Exercise directions
Reproduce verbatim the data from its first line through the line containing "exact: exact -> basis", including both of those lines.

|---|

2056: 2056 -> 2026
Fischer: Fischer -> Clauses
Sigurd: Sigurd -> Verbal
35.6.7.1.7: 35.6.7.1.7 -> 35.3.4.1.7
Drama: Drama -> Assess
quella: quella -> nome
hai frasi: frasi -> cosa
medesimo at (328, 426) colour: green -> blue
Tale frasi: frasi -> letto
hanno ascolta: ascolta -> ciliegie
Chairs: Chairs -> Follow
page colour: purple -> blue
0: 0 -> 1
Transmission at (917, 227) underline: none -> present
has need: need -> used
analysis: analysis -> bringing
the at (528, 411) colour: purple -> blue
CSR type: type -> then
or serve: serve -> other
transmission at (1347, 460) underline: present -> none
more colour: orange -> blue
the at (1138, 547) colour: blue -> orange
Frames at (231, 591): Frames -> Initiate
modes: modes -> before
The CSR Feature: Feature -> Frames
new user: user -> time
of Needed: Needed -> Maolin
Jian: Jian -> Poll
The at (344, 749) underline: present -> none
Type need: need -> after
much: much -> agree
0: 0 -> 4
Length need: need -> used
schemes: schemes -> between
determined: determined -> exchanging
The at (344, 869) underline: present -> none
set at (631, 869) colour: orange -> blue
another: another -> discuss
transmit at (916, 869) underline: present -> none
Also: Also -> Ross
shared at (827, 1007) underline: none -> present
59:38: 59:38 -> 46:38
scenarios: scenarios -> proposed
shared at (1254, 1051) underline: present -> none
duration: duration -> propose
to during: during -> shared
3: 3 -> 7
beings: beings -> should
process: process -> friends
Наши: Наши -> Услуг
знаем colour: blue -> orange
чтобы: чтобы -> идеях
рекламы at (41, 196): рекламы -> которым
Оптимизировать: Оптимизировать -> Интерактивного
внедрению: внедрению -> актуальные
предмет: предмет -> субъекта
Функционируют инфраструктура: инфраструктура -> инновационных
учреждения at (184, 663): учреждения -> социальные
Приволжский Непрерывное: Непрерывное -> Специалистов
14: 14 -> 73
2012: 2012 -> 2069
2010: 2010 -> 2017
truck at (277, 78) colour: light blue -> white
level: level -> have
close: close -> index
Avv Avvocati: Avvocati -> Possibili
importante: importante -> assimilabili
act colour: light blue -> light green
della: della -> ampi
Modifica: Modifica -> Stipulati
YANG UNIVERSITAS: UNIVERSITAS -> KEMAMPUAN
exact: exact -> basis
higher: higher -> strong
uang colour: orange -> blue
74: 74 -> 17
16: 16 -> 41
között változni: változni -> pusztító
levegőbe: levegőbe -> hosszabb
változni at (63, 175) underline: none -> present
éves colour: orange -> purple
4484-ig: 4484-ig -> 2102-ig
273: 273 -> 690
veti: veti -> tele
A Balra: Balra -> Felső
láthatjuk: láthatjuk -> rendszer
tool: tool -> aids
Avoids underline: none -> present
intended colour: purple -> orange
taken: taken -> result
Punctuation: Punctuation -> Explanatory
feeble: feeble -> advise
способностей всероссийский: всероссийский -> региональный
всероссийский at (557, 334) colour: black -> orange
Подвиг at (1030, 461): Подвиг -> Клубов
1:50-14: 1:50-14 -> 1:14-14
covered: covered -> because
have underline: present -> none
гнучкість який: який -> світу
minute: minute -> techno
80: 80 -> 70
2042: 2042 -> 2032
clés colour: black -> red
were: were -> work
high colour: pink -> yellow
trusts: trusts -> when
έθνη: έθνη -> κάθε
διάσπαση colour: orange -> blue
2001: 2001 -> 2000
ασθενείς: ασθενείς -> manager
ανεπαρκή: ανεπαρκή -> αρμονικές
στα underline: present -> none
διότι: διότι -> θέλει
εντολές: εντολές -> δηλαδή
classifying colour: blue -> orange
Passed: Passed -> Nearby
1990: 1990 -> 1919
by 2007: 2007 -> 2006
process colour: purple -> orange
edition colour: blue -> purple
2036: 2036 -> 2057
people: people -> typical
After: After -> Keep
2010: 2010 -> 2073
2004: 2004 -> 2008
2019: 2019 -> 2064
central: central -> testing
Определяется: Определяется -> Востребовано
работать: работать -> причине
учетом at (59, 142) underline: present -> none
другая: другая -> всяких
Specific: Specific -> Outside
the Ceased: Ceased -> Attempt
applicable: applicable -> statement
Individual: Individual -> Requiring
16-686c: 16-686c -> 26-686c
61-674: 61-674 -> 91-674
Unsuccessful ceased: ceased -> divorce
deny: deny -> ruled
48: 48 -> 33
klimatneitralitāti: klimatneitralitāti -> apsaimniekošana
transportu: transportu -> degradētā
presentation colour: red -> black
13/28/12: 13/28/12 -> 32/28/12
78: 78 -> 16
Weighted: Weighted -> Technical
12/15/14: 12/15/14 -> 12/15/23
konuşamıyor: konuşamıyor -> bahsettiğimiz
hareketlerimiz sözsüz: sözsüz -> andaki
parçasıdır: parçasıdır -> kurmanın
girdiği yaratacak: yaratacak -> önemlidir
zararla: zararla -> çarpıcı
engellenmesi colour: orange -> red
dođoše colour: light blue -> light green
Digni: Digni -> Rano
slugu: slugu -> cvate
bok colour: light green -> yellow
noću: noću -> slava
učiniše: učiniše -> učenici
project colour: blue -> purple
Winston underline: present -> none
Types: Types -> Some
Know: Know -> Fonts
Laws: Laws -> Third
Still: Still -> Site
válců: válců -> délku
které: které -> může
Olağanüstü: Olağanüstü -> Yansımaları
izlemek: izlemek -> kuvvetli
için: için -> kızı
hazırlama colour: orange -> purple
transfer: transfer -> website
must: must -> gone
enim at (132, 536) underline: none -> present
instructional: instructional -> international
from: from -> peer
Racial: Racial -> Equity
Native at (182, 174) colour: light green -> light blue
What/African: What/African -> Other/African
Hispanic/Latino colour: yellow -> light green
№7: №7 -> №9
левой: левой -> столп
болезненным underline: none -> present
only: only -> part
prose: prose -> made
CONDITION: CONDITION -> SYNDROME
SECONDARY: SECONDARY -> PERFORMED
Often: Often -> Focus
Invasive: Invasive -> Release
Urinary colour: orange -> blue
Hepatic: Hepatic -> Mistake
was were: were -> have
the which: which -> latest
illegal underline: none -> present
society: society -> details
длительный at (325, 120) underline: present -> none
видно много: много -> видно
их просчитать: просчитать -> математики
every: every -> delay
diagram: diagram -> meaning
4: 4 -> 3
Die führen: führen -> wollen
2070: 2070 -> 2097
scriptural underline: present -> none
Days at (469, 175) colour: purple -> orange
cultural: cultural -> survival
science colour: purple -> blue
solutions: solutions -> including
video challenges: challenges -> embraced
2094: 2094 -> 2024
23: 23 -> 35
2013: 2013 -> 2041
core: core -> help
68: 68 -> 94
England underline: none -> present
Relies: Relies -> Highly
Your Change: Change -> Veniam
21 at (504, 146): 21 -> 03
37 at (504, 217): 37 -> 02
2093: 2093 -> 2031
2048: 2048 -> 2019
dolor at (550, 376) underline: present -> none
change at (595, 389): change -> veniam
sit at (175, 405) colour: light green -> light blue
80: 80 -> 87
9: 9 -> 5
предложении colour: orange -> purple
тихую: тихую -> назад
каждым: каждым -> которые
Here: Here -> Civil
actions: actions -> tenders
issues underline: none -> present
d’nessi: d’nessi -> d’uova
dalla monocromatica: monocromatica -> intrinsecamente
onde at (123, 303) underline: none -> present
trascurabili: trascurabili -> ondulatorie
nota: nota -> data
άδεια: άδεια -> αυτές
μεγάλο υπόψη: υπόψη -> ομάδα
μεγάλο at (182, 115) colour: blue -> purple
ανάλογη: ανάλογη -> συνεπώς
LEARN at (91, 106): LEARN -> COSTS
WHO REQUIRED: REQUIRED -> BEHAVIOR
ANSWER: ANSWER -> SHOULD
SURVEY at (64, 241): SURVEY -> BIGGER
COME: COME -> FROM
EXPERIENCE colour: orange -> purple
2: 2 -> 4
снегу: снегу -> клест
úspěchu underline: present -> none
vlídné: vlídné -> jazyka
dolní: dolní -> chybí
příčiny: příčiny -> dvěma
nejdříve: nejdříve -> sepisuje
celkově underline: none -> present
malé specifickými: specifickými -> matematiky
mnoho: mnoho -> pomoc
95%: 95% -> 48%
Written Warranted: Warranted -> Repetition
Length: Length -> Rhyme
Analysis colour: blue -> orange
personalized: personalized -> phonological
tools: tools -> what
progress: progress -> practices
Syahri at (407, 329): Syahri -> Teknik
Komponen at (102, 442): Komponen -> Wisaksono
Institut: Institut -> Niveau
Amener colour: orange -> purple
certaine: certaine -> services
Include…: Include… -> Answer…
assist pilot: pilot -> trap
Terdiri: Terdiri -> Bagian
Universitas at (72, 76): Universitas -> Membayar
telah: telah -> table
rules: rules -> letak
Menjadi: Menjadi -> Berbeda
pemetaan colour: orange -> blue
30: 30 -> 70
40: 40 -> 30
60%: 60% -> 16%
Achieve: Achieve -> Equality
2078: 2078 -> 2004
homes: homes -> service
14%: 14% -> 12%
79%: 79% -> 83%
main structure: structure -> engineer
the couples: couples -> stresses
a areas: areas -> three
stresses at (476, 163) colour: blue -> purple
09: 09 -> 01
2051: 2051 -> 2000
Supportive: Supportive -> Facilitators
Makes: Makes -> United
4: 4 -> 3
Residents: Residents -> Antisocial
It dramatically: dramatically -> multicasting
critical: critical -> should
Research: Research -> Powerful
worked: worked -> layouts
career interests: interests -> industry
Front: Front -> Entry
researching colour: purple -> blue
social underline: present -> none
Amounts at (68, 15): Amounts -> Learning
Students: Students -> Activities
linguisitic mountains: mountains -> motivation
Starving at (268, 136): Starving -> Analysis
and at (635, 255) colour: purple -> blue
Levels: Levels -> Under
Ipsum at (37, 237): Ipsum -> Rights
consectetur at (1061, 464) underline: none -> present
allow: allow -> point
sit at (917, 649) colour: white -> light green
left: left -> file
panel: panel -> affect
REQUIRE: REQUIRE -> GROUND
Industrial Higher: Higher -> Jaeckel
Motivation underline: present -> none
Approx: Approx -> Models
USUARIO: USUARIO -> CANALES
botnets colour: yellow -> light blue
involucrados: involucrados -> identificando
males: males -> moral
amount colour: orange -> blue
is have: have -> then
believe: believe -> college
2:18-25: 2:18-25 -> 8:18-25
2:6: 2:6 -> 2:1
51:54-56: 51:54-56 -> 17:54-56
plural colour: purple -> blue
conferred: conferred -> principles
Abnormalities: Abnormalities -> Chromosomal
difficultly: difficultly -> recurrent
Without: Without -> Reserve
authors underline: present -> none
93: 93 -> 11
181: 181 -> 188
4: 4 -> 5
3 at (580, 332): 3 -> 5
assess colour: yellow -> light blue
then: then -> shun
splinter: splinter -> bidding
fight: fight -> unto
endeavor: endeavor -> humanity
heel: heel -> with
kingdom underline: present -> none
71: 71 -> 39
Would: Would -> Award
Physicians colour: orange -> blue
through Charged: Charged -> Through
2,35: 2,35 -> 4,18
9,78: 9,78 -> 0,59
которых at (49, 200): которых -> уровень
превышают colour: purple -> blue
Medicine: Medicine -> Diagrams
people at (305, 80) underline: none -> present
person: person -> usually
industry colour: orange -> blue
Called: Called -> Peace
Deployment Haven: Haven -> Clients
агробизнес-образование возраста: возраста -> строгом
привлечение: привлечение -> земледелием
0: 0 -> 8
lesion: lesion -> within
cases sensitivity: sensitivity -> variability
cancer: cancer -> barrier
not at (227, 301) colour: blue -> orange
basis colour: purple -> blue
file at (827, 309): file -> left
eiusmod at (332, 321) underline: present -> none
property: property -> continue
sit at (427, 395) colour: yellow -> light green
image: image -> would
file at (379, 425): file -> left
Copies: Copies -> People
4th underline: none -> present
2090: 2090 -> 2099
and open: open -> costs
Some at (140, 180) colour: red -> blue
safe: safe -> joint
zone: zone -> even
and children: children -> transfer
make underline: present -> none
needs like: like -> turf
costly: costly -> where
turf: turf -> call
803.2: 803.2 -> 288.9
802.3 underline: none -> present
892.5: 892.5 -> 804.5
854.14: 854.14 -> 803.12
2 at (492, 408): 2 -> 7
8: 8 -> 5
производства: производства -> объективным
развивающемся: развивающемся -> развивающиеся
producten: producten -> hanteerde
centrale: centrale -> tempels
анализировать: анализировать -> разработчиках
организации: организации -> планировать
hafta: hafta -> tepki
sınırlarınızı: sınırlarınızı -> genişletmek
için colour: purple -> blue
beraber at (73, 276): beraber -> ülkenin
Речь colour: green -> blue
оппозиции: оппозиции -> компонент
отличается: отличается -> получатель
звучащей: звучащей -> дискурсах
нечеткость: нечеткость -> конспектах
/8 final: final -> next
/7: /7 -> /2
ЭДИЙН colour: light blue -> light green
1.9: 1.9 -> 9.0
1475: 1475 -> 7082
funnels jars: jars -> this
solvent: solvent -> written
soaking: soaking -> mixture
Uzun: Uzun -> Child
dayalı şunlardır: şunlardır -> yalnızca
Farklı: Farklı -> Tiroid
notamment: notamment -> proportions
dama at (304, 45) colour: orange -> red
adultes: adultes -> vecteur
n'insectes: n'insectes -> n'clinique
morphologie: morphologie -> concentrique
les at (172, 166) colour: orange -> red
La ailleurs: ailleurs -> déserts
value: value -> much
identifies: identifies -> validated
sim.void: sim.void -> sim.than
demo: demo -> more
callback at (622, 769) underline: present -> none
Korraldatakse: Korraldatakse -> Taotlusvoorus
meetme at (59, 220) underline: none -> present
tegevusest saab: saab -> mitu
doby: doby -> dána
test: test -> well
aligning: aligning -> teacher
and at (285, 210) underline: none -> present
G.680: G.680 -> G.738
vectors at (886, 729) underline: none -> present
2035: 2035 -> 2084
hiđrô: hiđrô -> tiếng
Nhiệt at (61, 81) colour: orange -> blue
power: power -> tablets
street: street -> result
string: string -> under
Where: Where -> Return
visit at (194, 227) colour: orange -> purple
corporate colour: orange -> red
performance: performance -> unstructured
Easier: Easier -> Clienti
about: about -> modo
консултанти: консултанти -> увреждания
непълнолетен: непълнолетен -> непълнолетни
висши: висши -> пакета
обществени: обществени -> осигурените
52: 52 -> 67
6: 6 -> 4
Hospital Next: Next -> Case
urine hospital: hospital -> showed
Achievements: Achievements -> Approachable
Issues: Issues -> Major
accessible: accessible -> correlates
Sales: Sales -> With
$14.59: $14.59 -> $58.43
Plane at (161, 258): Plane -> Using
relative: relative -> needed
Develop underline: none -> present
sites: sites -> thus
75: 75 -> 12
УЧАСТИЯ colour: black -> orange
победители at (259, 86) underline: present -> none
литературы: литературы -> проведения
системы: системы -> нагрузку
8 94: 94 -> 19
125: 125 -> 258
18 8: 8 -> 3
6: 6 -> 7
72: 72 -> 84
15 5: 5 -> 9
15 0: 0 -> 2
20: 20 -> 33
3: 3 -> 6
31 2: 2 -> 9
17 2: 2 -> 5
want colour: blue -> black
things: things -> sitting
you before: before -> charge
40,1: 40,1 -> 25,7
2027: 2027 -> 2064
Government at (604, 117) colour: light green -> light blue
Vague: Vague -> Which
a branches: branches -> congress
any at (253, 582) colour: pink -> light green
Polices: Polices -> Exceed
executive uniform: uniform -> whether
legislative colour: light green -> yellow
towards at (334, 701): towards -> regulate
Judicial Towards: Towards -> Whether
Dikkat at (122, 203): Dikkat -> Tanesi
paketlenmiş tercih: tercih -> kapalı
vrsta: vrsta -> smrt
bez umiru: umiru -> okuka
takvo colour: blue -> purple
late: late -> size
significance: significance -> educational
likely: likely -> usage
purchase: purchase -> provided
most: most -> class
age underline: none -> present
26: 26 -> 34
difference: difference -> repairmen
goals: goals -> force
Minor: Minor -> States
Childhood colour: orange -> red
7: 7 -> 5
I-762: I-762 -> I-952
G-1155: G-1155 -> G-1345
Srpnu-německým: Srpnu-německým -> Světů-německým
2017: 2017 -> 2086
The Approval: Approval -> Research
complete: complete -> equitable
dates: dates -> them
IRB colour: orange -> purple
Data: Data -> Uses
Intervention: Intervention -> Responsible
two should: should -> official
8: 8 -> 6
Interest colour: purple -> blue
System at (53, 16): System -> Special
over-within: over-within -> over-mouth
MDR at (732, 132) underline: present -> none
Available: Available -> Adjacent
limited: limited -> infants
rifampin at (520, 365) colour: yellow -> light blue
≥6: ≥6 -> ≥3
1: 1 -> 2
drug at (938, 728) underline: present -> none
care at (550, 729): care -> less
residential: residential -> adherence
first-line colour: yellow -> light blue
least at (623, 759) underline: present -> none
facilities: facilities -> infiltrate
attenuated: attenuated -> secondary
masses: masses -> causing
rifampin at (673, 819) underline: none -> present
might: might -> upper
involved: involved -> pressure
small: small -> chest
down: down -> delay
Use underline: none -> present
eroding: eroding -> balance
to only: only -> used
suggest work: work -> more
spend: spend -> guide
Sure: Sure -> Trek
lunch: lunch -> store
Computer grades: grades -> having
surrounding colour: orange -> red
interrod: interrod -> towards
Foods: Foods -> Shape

|---|

Result of the exercise
2056: 2056 -> 2026
Fischer: Fischer -> Clauses
Sigurd: Sigurd -> Verbal
35.6.7.1.7: 35.6.7.1.7 -> 35.3.4.1.7
Drama: Drama -> Assess
quella: quella -> nome
hai frasi: frasi -> cosa
medesimo at (328, 426) colour: green -> blue
Tale frasi: frasi -> letto
hanno ascolta: ascolta -> ciliegie
Chairs: Chairs -> Follow
page colour: purple -> blue
0: 0 -> 1
Transmission at (917, 227) underline: none -> present
has need: need -> used
analysis: analysis -> bringing
the at (528, 411) colour: purple -> blue
CSR type: type -> then
or serve: serve -> other
transmission at (1347, 460) underline: present -> none
more colour: orange -> blue
the at (1138, 547) colour: blue -> orange
Frames at (231, 591): Frames -> Initiate
modes: modes -> before
The CSR Feature: Feature -> Frames
new user: user -> time
of Needed: Needed -> Maolin
Jian: Jian -> Poll
The at (344, 749) underline: present -> none
Type need: need -> after
much: much -> agree
0: 0 -> 4
Length need: need -> used
schemes: schemes -> between
determined: determined -> exchanging
The at (344, 869) underline: present -> none
set at (631, 869) colour: orange -> blue
another: another -> discuss
transmit at (916, 869) underline: present -> none
Also: Also -> Ross
shared at (827, 1007) underline: none -> present
59:38: 59:38 -> 46:38
scenarios: scenarios -> proposed
shared at (1254, 1051) underline: present -> none
duration: duration -> propose
to during: during -> shared
3: 3 -> 7
beings: beings -> should
process: process -> friends
Наши: Наши -> Услуг
знаем colour: blue -> orange
чтобы: чтобы -> идеях
рекламы at (41, 196): рекламы -> которым
Оптимизировать: Оптимизировать -> Интерактивного
внедрению: внедрению -> актуальные
предмет: предмет -> субъекта
Функционируют инфраструктура: инфраструктура -> инновационных
учреждения at (184, 663): учреждения -> социальные
Приволжский Непрерывное: Непрерывное -> Специалистов
14: 14 -> 73
2012: 2012 -> 2069
2010: 2010 -> 2017
truck at (277, 78) colour: light blue -> white
level: level -> have
close: close -> index
Avv Avvocati: Avvocati -> Possibili
importante: importante -> assimilabili
act colour: light blue -> light green
della: della -> ampi
Modifica: Modifica -> Stipulati
YANG UNIVERSITAS: UNIVERSITAS -> KEMAMPUAN
exact: exact -> basis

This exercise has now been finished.